Sunday, July 3, 2016

Sufficient vs efficient

On pages 285 and 286 of the textbook by Florenz D. Regalado  Remedial Law Compendium, Vol. II, Eleventh Edition we find this passage:

Something seems to be not quite right with the underlined words (underlining mine). Since this is about the Ombudsman a  check with the Ombudsman Act may pinpoint what seems to be the problem.
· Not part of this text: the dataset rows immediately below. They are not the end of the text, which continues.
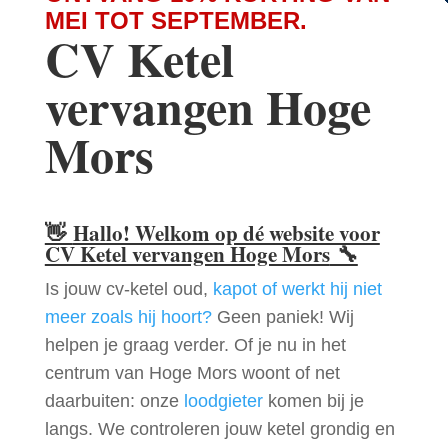
MEI TOT SEPTEMBER.
CV Ketel
vervangen Hoge
Mors
👋
Hallo! Welkom op dé website voor
CV Ketel vervangen Hoge Mors
🔧
Is jouw cv-ketel oud,
kapot of werkt hij niet
meer zoals hij hoort?
Geen paniek! Wij
helpen je graag verder. Of je nu in het
centrum van Hoge Mors woont of net
daarbuiten: onze
loodgieter
komen bij je
langs. We controleren jouw ketel grondig en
Section 15(1) of the Act (RA 6770) says:
(1) Investigate and prosecute on its own or on complaint by any person, any act or omission of any public officer or employee, office or agency, when such act or omission appears to be illegal, unjust, improper or inefficient. It has primary jurisdiction over cases cognizable by the Sandiganbayan and, in the exercise of his primary jurisdiction, it may take over, at any stage, from any investigatory agency of Government, the investigation of such cases; 
Instead of efficient, Regalado uses sufficient. To retrace the trail of the "offending" word we need to refer to the decision quoted by Regalado.

It turned out that in quoting Santiago vs. Vasquez Regalado was quoting himself. Here's the particular sentence from Santiago which he penned:
The Ombudsman may himself dismiss the complaint in the first instance if in his judgment the acts or omissions complained of are not illegal, unjust, improper or sufficient. 
Regalado did use the word sufficient in his decision. But note that in the textbook he used are sufficient.  Without the are the meaning of the phrase will be confusing.

As used in the decision, the phrase "not illegal, unjust, improper or sufficient" would be equivalent to "legal, just, proper or insufficient." It appears that Regalado corrected himself in his textbook by inserting the are.

Just the same, I think Regalado misequated "efficient" with "sufficient."